- **Task prompt**:
What is expected is a word-for-word copy of all the entries.
Data supplied section start
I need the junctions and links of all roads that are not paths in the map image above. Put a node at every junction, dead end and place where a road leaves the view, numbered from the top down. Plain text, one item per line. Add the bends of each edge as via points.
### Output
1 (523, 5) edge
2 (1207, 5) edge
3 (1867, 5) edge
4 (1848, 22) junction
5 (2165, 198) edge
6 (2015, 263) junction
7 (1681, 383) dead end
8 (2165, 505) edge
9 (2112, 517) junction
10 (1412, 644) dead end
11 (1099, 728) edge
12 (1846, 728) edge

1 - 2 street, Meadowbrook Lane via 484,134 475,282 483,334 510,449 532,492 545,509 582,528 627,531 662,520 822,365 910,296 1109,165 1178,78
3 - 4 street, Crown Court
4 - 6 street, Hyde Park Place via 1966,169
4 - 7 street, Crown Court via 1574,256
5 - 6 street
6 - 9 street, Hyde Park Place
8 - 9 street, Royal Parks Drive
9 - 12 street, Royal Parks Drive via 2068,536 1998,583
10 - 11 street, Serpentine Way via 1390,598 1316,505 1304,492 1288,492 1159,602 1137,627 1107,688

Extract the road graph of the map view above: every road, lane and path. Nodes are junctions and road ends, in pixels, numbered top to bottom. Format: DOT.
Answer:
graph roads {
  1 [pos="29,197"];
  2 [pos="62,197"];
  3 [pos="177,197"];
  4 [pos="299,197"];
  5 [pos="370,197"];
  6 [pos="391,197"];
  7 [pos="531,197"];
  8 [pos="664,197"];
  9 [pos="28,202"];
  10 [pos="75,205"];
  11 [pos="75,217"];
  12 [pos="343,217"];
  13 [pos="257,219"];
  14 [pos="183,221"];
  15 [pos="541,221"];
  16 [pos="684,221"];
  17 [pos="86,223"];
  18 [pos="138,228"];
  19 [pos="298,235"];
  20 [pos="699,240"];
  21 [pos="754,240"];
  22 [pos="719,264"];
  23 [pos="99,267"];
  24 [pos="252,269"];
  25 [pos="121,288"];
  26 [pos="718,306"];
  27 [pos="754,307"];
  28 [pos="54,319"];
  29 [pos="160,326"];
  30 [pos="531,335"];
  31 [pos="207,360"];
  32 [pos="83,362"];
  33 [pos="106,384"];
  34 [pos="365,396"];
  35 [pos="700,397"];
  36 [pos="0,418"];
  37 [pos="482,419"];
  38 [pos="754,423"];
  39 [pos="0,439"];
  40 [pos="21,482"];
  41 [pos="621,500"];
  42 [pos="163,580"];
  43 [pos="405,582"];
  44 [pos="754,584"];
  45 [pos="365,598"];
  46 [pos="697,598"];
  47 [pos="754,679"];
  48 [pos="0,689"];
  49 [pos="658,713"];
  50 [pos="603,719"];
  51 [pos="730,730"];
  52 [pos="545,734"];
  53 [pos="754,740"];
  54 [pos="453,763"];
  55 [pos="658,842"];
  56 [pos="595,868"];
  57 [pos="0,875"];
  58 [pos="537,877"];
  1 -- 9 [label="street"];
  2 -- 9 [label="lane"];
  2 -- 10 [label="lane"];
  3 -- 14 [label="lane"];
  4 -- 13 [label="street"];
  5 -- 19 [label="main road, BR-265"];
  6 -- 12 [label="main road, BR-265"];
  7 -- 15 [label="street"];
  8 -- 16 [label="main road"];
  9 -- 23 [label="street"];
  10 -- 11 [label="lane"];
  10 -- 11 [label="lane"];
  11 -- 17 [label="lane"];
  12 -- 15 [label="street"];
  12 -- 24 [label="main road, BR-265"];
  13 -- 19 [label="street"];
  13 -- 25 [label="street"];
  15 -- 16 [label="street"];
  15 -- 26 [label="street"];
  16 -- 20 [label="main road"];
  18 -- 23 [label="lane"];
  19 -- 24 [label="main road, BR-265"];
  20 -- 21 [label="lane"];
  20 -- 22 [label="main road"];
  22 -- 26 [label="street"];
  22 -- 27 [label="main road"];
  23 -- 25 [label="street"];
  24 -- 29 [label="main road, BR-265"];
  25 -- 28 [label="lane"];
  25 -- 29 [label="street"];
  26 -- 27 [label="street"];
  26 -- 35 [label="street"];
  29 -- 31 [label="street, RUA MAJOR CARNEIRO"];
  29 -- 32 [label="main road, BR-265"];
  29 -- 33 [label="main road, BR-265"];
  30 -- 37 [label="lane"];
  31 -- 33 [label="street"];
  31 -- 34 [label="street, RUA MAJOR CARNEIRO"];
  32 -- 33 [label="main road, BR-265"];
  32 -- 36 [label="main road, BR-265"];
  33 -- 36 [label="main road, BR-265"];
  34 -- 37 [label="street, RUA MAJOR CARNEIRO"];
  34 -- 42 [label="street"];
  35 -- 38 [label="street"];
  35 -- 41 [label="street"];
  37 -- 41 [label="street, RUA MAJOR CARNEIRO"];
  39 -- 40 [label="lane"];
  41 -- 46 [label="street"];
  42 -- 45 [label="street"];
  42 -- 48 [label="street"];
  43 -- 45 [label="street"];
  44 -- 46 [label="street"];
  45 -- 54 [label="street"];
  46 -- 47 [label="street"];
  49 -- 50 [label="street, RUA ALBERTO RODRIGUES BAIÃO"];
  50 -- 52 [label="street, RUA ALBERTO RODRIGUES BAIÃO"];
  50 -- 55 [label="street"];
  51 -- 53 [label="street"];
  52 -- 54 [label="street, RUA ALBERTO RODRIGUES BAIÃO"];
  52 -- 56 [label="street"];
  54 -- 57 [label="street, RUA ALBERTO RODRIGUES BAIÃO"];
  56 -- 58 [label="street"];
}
Data supplied section end
- **Solution for this exercise**:
I need the junctions and links of all roads that are not paths in the map image above. Put a node at every junction, dead end and place where a road leaves the view, numbered from the top down. Plain text, one item per line. Add the bends of each edge as via points.
### Output
1 (523, 5) edge
2 (1207, 5) edge
3 (1867, 5) edge
4 (1848, 22) junction
5 (2165, 198) edge
6 (2015, 263) junction
7 (1681, 383) dead end
8 (2165, 505) edge
9 (2112, 517) junction
10 (1412, 644) dead end
11 (1099, 728) edge
12 (1846, 728) edge

1 - 2 street, Meadowbrook Lane via 484,134 475,282 483,334 510,449 532,492 545,509 582,528 627,531 662,520 822,365 910,296 1109,165 1178,78
3 - 4 street, Crown Court
4 - 6 street, Hyde Park Place via 1966,169
4 - 7 street, Crown Court via 1574,256
5 - 6 street
6 - 9 street, Hyde Park Place
8 - 9 street, Royal Parks Drive
9 - 12 street, Royal Parks Drive via 2068,536 1998,583
10 - 11 street, Serpentine Way via 1390,598 1316,505 1304,492 1288,492 1159,602 1137,627 1107,688

Extract the road graph of the map view above: every road, lane and path. Nodes are junctions and road ends, in pixels, numbered top to bottom. Format: DOT.
Answer:
graph roads {
  1 [pos="29,197"];
  2 [pos="62,197"];
  3 [pos="177,197"];
  4 [pos="299,197"];
  5 [pos="370,197"];
  6 [pos="391,197"];
  7 [pos="531,197"];
  8 [pos="664,197"];
  9 [pos="28,202"];
  10 [pos="75,205"];
  11 [pos="75,217"];
  12 [pos="343,217"];
  13 [pos="257,219"];
  14 [pos="183,221"];
  15 [pos="541,221"];
  16 [pos="684,221"];
  17 [pos="86,223"];
  18 [pos="138,228"];
  19 [pos="298,235"];
  20 [pos="699,240"];
  21 [pos="754,240"];
  22 [pos="719,264"];
  23 [pos="99,267"];
  24 [pos="252,269"];
  25 [pos="121,288"];
  26 [pos="718,306"];
  27 [pos="754,307"];
  28 [pos="54,319"];
  29 [pos="160,326"];
  30 [pos="531,335"];
  31 [pos="207,360"];
  32 [pos="83,362"];
  33 [pos="106,384"];
  34 [pos="365,396"];
  35 [pos="700,397"];
  36 [pos="0,418"];
  37 [pos="482,419"];
  38 [pos="754,423"];
  39 [pos="0,439"];
  40 [pos="21,482"];
  41 [pos="621,500"];
  42 [pos="163,580"];
  43 [pos="405,582"];
  44 [pos="754,584"];
  45 [pos="365,598"];
  46 [pos="697,598"];
  47 [pos="754,679"];
  48 [pos="0,689"];
  49 [pos="658,713"];
  50 [pos="603,719"];
  51 [pos="730,730"];
  52 [pos="545,734"];
  53 [pos="754,740"];
  54 [pos="453,763"];
  55 [pos="658,842"];
  56 [pos="595,868"];
  57 [pos="0,875"];
  58 [pos="537,877"];
  1 -- 9 [label="street"];
  2 -- 9 [label="lane"];
  2 -- 10 [label="lane"];
  3 -- 14 [label="lane"];
  4 -- 13 [label="street"];
  5 -- 19 [label="main road, BR-265"];
  6 -- 12 [label="main road, BR-265"];
  7 -- 15 [label="street"];
  8 -- 16 [label="main road"];
  9 -- 23 [label="street"];
  10 -- 11 [label="lane"];
  10 -- 11 [label="lane"];
  11 -- 17 [label="lane"];
  12 -- 15 [label="street"];
  12 -- 24 [label="main road, BR-265"];
  13 -- 19 [label="street"];
  13 -- 25 [label="street"];
  15 -- 16 [label="street"];
  15 -- 26 [label="street"];
  16 -- 20 [label="main road"];
  18 -- 23 [label="lane"];
  19 -- 24 [label="main road, BR-265"];
  20 -- 21 [label="lane"];
  20 -- 22 [label="main road"];
  22 -- 26 [label="street"];
  22 -- 27 [label="main road"];
  23 -- 25 [label="street"];
  24 -- 29 [label="main road, BR-265"];
  25 -- 28 [label="lane"];
  25 -- 29 [label="street"];
  26 -- 27 [label="street"];
  26 -- 35 [label="street"];
  29 -- 31 [label="street, RUA MAJOR CARNEIRO"];
  29 -- 32 [label="main road, BR-265"];
  29 -- 33 [label="main road, BR-265"];
  30 -- 37 [label="lane"];
  31 -- 33 [label="street"];
  31 -- 34 [label="street, RUA MAJOR CARNEIRO"];
  32 -- 33 [label="main road, BR-265"];
  32 -- 36 [label="main road, BR-265"];
  33 -- 36 [label="main road, BR-265"];
  34 -- 37 [label="street, RUA MAJOR CARNEIRO"];
  34 -- 42 [label="street"];
  35 -- 38 [label="street"];
  35 -- 41 [label="street"];
  37 -- 41 [label="street, RUA MAJOR CARNEIRO"];
  39 -- 40 [label="lane"];
  41 -- 46 [label="street"];
  42 -- 45 [label="street"];
  42 -- 48 [label="street"];
  43 -- 45 [label="street"];
  44 -- 46 [label="street"];
  45 -- 54 [label="street"];
  46 -- 47 [label="street"];
  49 -- 50 [label="street, RUA ALBERTO RODRIGUES BAIÃO"];
  50 -- 52 [label="street, RUA ALBERTO RODRIGUES BAIÃO"];
  50 -- 55 [label="street"];
  51 -- 53 [label="street"];
  52 -- 54 [label="street, RUA ALBERTO RODRIGUES BAIÃO"];
  52 -- 56 [label="street"];
  54 -- 57 [label="street, RUA ALBERTO RODRIGUES BAIÃO"];
  56 -- 58 [label="street"];
}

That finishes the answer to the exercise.